Goal of the exercise:
Can you turn every line of the records below into a Markdown table with the columns "Row" and "Line", skipping blank lines and leaving the pictures out?

START Data to process

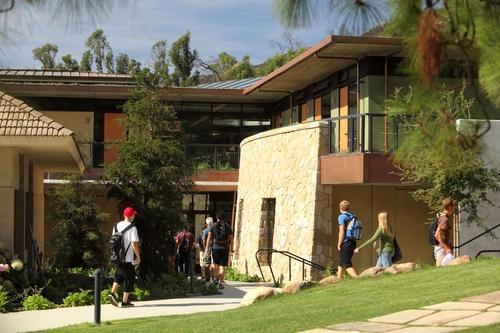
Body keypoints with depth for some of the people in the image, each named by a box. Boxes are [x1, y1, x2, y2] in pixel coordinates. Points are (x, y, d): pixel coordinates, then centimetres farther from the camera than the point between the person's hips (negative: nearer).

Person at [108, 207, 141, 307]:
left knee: (119, 276, 21)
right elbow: (134, 244, -19)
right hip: (129, 259, -6)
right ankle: (124, 301, 7)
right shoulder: (132, 228, -14)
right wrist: (138, 256, -8)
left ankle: (113, 293, 2)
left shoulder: (116, 226, 7)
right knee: (129, 279, 4)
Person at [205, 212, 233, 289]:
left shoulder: (213, 226, 1)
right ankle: (220, 282, -3)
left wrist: (207, 248, -1)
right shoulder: (228, 226, 2)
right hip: (225, 248, 0)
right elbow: (231, 238, 2)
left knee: (215, 263, 20)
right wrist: (231, 248, 12)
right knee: (222, 265, 2)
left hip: (215, 247, 0)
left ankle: (218, 278, 11)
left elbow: (209, 237, -3)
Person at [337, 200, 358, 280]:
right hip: (353, 242, 8)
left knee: (346, 264, -8)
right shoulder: (353, 216, 13)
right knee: (341, 263, 19)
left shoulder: (342, 216, -9)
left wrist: (339, 244, -9)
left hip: (345, 243, -8)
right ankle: (339, 280, 25)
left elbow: (342, 232, -16)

END Data to process

Problem solution:
| Row | Line |
|---|---|
| 1 | Body keypoints with depth for some of the people in the image, each named by a box. Boxes are [x1, y1, x2, y2] in pixel coordinates. Points are (x, y, d): pixel coordinates, then centimetres farther from the camera than the point between the person's hips (negative: nearer). |
| 2 | Person at [108, 207, 141, 307]: |
| 3 | left knee: (119, 276, 21) |
| 4 | right elbow: (134, 244, -19) |
| 5 | right hip: (129, 259, -6) |
| 6 | right ankle: (124, 301, 7) |
| 7 | right shoulder: (132, 228, -14) |
| 8 | right wrist: (138, 256, -8) |
| 9 | left ankle: (113, 293, 2) |
| 10 | left shoulder: (116, 226, 7) |
| 11 | right knee: (129, 279, 4) |
| 12 | Person at [205, 212, 233, 289]: |
| 13 | left shoulder: (213, 226, 1) |
| 14 | right ankle: (220, 282, -3) |
| 15 | left wrist: (207, 248, -1) |
| 16 | right shoulder: (228, 226, 2) |
| 17 | right hip: (225, 248, 0) |
| 18 | right elbow: (231, 238, 2) |
| 19 | left knee: (215, 263, 20) |
| 20 | right wrist: (231, 248, 12) |
| 21 | right knee: (222, 265, 2) |
| 22 | left hip: (215, 247, 0) |
| 23 | left ankle: (218, 278, 11) |
| 24 | left elbow: (209, 237, -3) |
| 25 | Person at [337, 200, 358, 280]: |
| 26 | right hip: (353, 242, 8) |
| 27 | left knee: (346, 264, -8) |
| 28 | right shoulder: (353, 216, 13) |
| 29 | right knee: (341, 263, 19) |
| 30 | left shoulder: (342, 216, -9) |
| 31 | left wrist: (339, 244, -9) |
| 32 | left hip: (345, 243, -8) |
| 33 | right ankle: (339, 280, 25) |
| 34 | left elbow: (342, 232, -16) |